In an interview Blackwell was asked the question: “Of the areas in which you have worked, which do you think are the most significant?” He replied, “I’ve worked in so many areas; I’m sort of a dilettante. Basically, I’m not interested in doing research and I never have been … I’m interested in understanding, which is quite a different thing.” And the annals of history record that he has understood much.
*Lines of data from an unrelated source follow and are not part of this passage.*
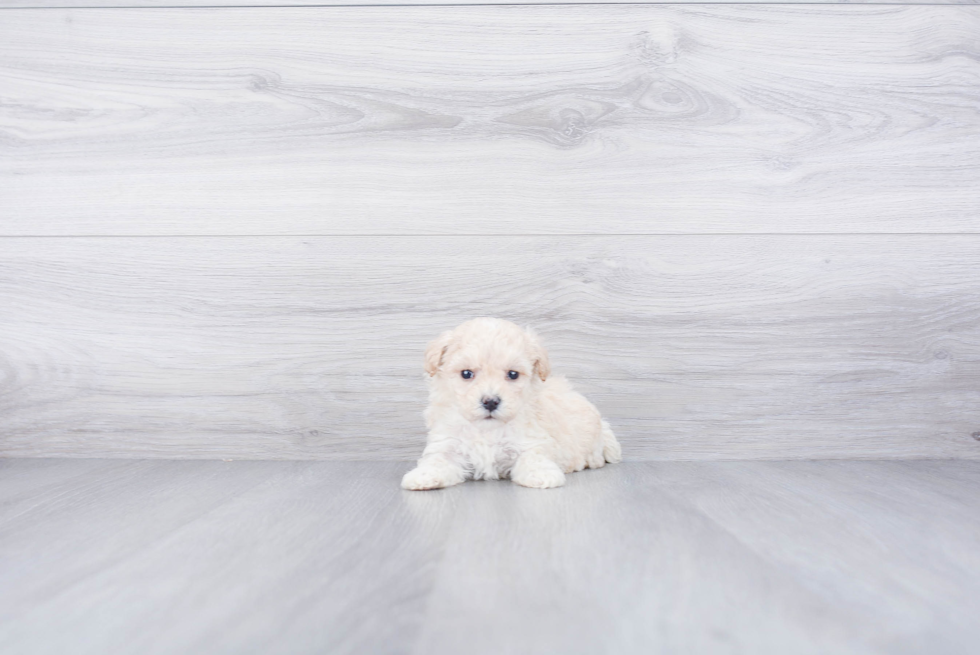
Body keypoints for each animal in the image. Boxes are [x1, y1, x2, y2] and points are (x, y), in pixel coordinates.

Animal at [400, 318, 620, 492]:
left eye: (513, 374)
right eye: (466, 373)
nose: (490, 401)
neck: (487, 429)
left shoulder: (530, 440)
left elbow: (532, 457)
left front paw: (541, 474)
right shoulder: (447, 443)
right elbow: (438, 460)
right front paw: (423, 476)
From the UC Berkeley press release:

“He had this great talent for making things appear simple. He liked elegance and simplicity. That is the ultimate best thing in mathematics, if you have an insight that something seemingly complicated is really simple, but simple after the fact,” said Blackwell’s colleague Peter Bickel, a UC Berkeley professor of statistics who has known him since 1960. “Blackwell was a wonderful man and, given the trials and tribulations of his life, a very optimistic person.”

According to Bickel, Blackwell was known for his independent invention of dynamic programming, which is used today in finance and in various areas of science, including genome analysis. He also is known for the renewal theorem, used today in areas of engineering, and for independently developing the Rao-Blackwell Theorem, a fundamental concept in modern statistics.

“He went from one area to another, and he’d write a fundamental paper in each,” said Thomas Ferguson, professor emeritus of statistics at UCLA and coauthor with James MacQueen of a 1996 collection of papers in Blackwell’s honor. “He would come into a field that had been well-studied and find something really new that was remarkable; that was his forte.”

In an interview published on youtube (one of many interview snippets worth browsing) on his election to the Academy of Sciences he attributed his election to a comment by a supporter that “after Blackwell’s work, you wondered what all the fuss was about. That is, I had taken something that was complicated and showed what was really going on in a very simple way … what I did really did clarify things; I wouldn’t say it was a big thing, but it was an interesting thing.”. [The precise work in question is unfortunately not mentioned in the interview.]

David Blackwell’s curiosity and clarity of mathematical insight will remain an example for us all.